BUD/s starts out pretty big but by the time they get to dive phase the class is less than half the size of what it was on day 1. Plus, they begin Dive Phase immediately after the brutality of Phase 1, so they go into it extremely beat down. Don't the Army Combat Diver guys start fresh? Meaning it's a bunch of Rangers and Green Berets who want that diver designation so they show up fresh from their unit? That makes a big difference as well.
Sounds like the reverse of how BUD/s does it. Dive Phase first then Land Warfare/Combat phase next. Then they go even further in SQT which, I believe, the only days they get off are the days spent traveling from one aspect of training to another (such as going from cold weather training in Alaska to jump training in the lower 48). Otherwise they're always on. Training ramps up as this is where they earn their tridents.
As for weekends in phase 1 and 2, I think whatever they do get off, you're reading way too much into it.
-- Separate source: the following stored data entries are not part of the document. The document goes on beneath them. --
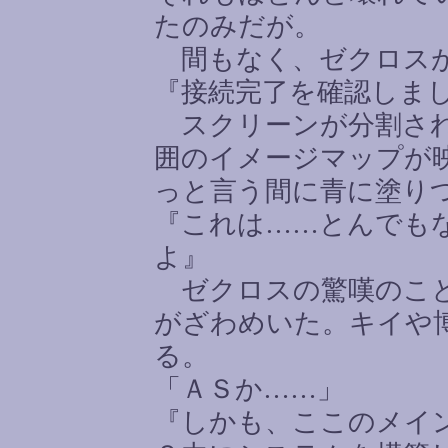
たのみだが。
間もなく、ゼクロス
『接続完了を確認しま
スクリーンが分割され
囲のイメージマップが
っと言う間に青に塗り
『これは
……
とんでも
よ』
ゼクロスの驚嘆のこと
がざわめいた。キイや
る。
「ＡＳか
……
」
『しかも、ここのメイ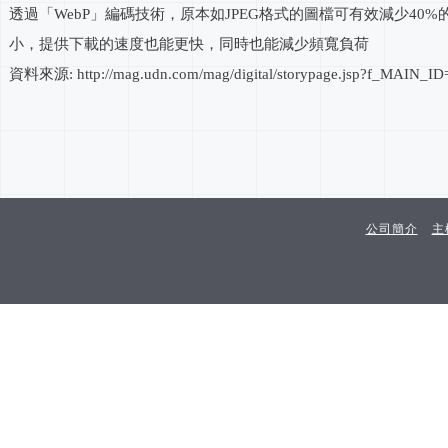
透過「WebP」編碼技術，原本如JPEG格式的圖檔可有效減少
小，提供下載的速度也能更快，同時也能減少頻寬負荷
資料來源: http://mag.udn.com/mag/digital/storypage.jsp?f_MAIN
公司簡介
主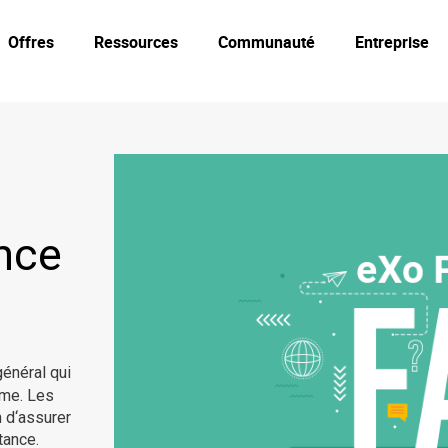
Offres
Ressources
Communauté
Entreprise
nce
général qui
rme. Les
n d‘assurer
tance.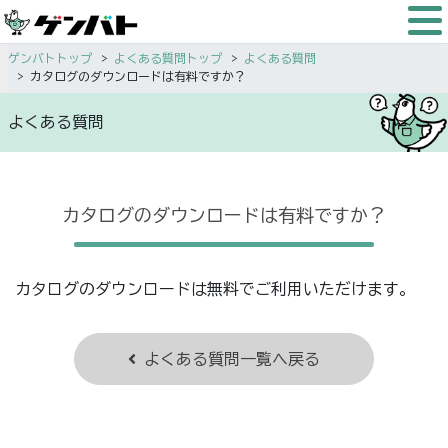
ゲンバトトップ
よくある質問トップ
よくある質問
カタログのダウンロードは有料ですか？
よくある質問
カタログのダウンロードは有料ですか？
カタログのダウンロードは無料でご利用いただけます。
よくある質問一覧へ戻る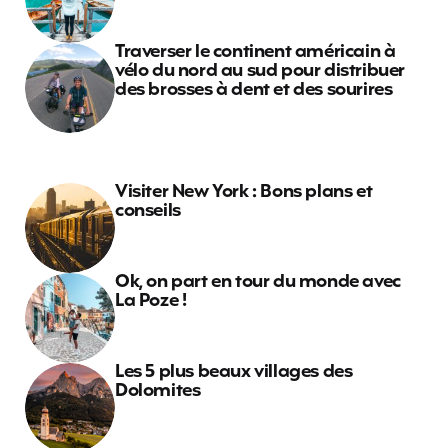
Traverser le continent américain à
vélo du nord au sud pour distribuer
des brosses à dent et des sourires
Visiter New York : Bons plans et
conseils
Ok, on part en tour du monde avec
La Poze !
Les 5 plus beaux villages des
Dolomites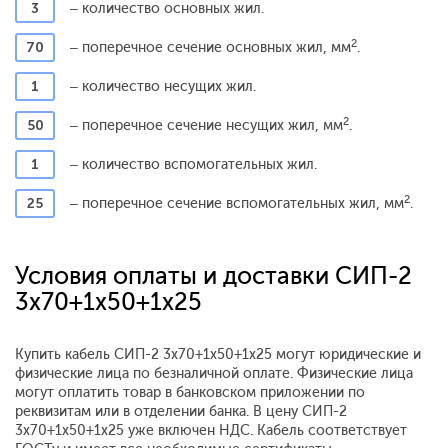
3
– количество основных жил.
2
70
– поперечное сечение основных жил, мм
.
1
– количество несущих жил.
2
50
– поперечное сечение несущих жил, мм
.
1
– количество вспомогательных жил.
2
25
– поперечное сечение вспомогательных жил, мм
.
Условия оплаты и доставки СИП-2
3x70+1x50+1x25
Купить кабель СИП-2 3x70+1x50+1x25 могут юридические и
физические лица по безналичной оплате. Физические лица
могут оплатить товар в банковском приложении по
реквизитам или в отделении банка. В цену СИП-2
3x70+1x50+1x25 уже включен НДС. Кабель соответствует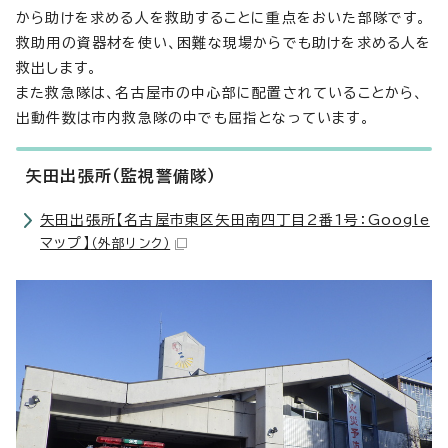
から助けを求める人を救助することに重点をおいた部隊です。
救助用の資器材を使い、困難な現場からでも助けを求める人を
救出します。
また救急隊は、名古屋市の中心部に配置されていることから、
出動件数は市内救急隊の中でも屈指となっています。
矢田出張所（監視警備隊）
矢田出張所【名古屋市東区矢田南四丁目2番1号：Google
マップ】
（外部リンク）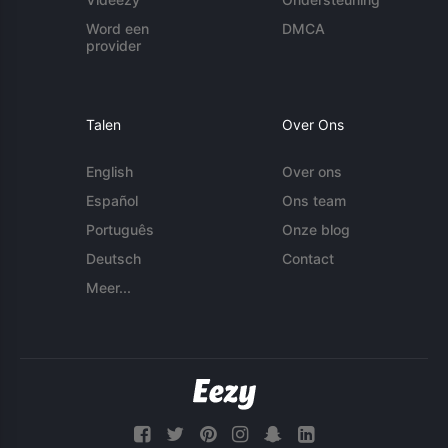
Word een
DMCA
provider
Talen
Over Ons
English
Over ons
Español
Ons team
Português
Onze blog
Deutsch
Contact
Meer...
The ocean plays a great equalizer and a most other units don't have to deal with the ocean to the same degree as BUD/s students or SEALs. Dive Phase is roughly 2 months in the cold, murky Pacific, but in BUD/s overall, you're in the ocean day in and day out for all 6 months. Wet and sandy almost every single day, all day. The toll that takes is unimaginable. That's excruciating.
No, that's the U.S. Army Special Operations Command (USASOC) patch, but yes, any Delta guys will wear that patch as a unit patch. But you also have way more soldiers who are not Delta wearing that patch. Delta is really the 1st Special Forces Operational Detachment.
Yeah, supposedly PSYOPS guys use that patch as well. But any pic of any unit operator I've ever seen has had this patch on their uniform (mainly guys who've either died after retirement or been KIA). So it definitely seems like it's the patch they prefer to wear, even though it's not specifically theirs.
Have you, or anyone that's been in the Army, ever came across a guy wearing this patch on his uniform?